From Sondheim’s enchanting fall musical, Into the Woods to the upcoming beloved spring musical, Children of Eden, South Shore Theatre Works (SSTW) in Holbrook, Massachusetts, is having a stellar premiere season.  With a group of dedicated volunteers and Board of Directors, Executive Director and President Richard Bento is thrilled about South Shore Theatre Works’ promising future.  In a “sink or swim” sort of industry, Benton says South Shore Theatre Works is “Michael Phelps-ing” it.  Click here for more information on auditions, how to support and becoming a member of South Shore Theatre Works, and more on upcoming performances.

 Jeanne Denizard:  Your first musical was Sondheim’s Into the Woods.  For a first show, that must have been quite an undertaking.  I understand you had a very good turnout though.

Richard Bento:  Yes, we had about 64 people from across Massachusetts and Rhode Island that came and auditioned. Into the Woods is a very difficult show acting-wise because it’s about relationships. It’s about relationships between mothers and daughters, husbands and wives, children and their grandparents, brothers, and new found love.  It’s a very challenging piece, not just vocally, but we wanted to do a production that shows people we’re really out to play. We want to be on the map as one of the best community theaters in the area, and doing a show like Into the Woods really put us out there. You know, it’s one of those “sink or swim” shows and we didn’t just float.  We definitely Michael Phelps-ed it and we swam successfully.

sstw-cast-of-into-the-woods

The cast of ‘Into the Woods’ Photo courtesy of Rachel Nope Beasley

JD:  To start the New Year, you presented the musical comedy, The Big Bad Musical.  Please tell me about that.

▶ Exercise tasks:
1 – Rewrite the theater interview from "Richard Bento:  Yes, we" up to and including "we swam successfully.", putting "bonds" in place of "relationships" each time it occurs.
2 – Write the next part of the theater interview, starting after its last line.
The listing is material separate from the theater interview.

▶ Provided records:

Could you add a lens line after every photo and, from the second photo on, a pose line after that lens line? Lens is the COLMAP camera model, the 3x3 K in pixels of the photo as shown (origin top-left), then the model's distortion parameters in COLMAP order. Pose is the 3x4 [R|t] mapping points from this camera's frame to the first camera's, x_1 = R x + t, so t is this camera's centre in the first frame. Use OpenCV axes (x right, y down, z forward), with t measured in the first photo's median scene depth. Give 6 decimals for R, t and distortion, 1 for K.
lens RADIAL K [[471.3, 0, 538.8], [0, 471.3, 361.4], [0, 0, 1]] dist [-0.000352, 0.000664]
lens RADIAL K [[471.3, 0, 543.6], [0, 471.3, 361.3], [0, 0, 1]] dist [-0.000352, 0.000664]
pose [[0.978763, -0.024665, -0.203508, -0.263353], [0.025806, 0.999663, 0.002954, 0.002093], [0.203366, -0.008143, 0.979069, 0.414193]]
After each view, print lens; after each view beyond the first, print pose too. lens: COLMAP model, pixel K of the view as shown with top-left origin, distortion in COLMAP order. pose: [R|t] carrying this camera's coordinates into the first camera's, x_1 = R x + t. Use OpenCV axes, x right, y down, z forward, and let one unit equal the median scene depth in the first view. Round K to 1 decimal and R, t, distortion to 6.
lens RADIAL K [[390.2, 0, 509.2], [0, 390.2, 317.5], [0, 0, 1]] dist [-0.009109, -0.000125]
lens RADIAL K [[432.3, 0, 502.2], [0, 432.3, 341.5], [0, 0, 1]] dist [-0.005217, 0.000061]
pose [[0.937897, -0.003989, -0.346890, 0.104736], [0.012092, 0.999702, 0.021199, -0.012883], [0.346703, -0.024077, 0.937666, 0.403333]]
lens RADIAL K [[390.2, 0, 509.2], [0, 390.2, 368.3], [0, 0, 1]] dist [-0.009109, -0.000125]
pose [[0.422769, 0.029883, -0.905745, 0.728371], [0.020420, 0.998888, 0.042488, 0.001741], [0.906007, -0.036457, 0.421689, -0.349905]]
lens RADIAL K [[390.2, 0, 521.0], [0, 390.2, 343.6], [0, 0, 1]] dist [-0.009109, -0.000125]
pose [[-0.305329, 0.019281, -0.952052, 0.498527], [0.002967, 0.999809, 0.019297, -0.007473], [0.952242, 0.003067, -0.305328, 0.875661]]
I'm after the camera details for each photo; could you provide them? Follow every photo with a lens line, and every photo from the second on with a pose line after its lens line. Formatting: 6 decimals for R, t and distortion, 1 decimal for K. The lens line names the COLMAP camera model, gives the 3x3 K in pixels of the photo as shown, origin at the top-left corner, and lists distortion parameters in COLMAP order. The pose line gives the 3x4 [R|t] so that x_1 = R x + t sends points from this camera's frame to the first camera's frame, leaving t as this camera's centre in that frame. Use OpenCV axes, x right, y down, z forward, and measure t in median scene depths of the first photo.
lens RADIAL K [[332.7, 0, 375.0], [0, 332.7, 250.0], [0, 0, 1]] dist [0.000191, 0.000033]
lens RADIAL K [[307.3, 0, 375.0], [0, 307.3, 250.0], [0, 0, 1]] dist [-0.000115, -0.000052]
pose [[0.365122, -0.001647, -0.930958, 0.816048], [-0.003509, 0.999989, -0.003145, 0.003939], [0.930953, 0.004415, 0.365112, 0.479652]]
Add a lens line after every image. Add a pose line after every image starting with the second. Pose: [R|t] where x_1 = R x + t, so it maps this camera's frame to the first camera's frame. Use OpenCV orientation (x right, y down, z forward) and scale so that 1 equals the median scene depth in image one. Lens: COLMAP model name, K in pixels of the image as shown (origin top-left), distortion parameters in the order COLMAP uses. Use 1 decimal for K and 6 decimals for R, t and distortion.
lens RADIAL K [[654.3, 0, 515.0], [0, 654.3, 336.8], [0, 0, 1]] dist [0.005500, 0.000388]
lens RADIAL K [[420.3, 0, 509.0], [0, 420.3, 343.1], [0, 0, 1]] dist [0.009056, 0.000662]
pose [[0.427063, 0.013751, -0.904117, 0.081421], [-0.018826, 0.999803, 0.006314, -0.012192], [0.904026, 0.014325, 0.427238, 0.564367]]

▶ Replies:
1 –
Richard Bento:  Yes, we had about 64 people from across Massachusetts and Rhode Island that came and auditioned. Into the Woods is a very difficult show acting-wise because it’s about bonds. It’s about bonds between mothers and daughters, husbands and wives, children and their grandparents, brothers, and new found love.  It’s a very challenging piece, not just vocally, but we wanted to do a production that shows people we’re really out to play. We want to be on the map as one of the best community theaters in the area, and doing a show like Into the Woods really put us out there. You know, it’s one of those “sink or swim” shows and we didn’t just float.  We definitely Michael Phelps-ed it and we swam successfully.

2 –
 RB:  The Big Bad Musical is part of our junior production season for young performers under the age of 19.  It was a great production. I think it really piggybacked on the production of Into the Woods with some of the characters, like Little Red Riding Hood and the Big Bad Wolf, and brought it to a different world.  It had a lighter side that Into the Woods does not necessarily have and brought a sense of humor to the fairy tale stories.  It introduced other characters like The Boy Who Cried Wolf and the Three Little Pigs. The Big Bad Musical was an exciting adventure to work with young children and see how they grow.  It’s amazing how they step up to the plate. With an adult who is performing in community theatre, you expect to have a certain level of professionalism and respect for the craft, but to see these kids who are young adults doing a show unknown to most people, doing music that people don’t know, and having to do a show that has so much dialogue, and really putting it on themselves, is something great to be a part of.  I’m honored to be a part of it.

sstw-big-bad-musical

Rehearsal for the musical comedy, ‘The Big Bad Musical’ Photo courtesy of Rachel Nope Beasley

JD:  Please tell me how can someone participate in these educational workshops?

RB:  Our Junior Workshop programs are for anyone under the age of 19 who want to participate in a youth production. We not only teach them about the acting side of dramas and musicality of musicals depending on the show, but also what it is like to put on a show and be involved from beginning to end. We are very fortunate for our summer junior workshop. This summer, we’ll be performing Disney’s The Little Mermaid, Jr.  Keep a lookout on our website, and join our email list for updates.  Auditions would be in the late spring for this August production. It’s open to anyone under the age of 19 who wants to participate, have some fun, learn, and improve their skills.

sstw-big-bad-musical-dress-rehearsal

South Shore Theatre Works dress rehearsal for youth production, ‘The Big Bad Musical’ Photo courtesy of Rachel Nope Beasley

JD:  Now, South Shore Theatre Works is producing the lauded play, Steel Magnolias, a classic story featuring a much smaller cast.  When does that show kick off?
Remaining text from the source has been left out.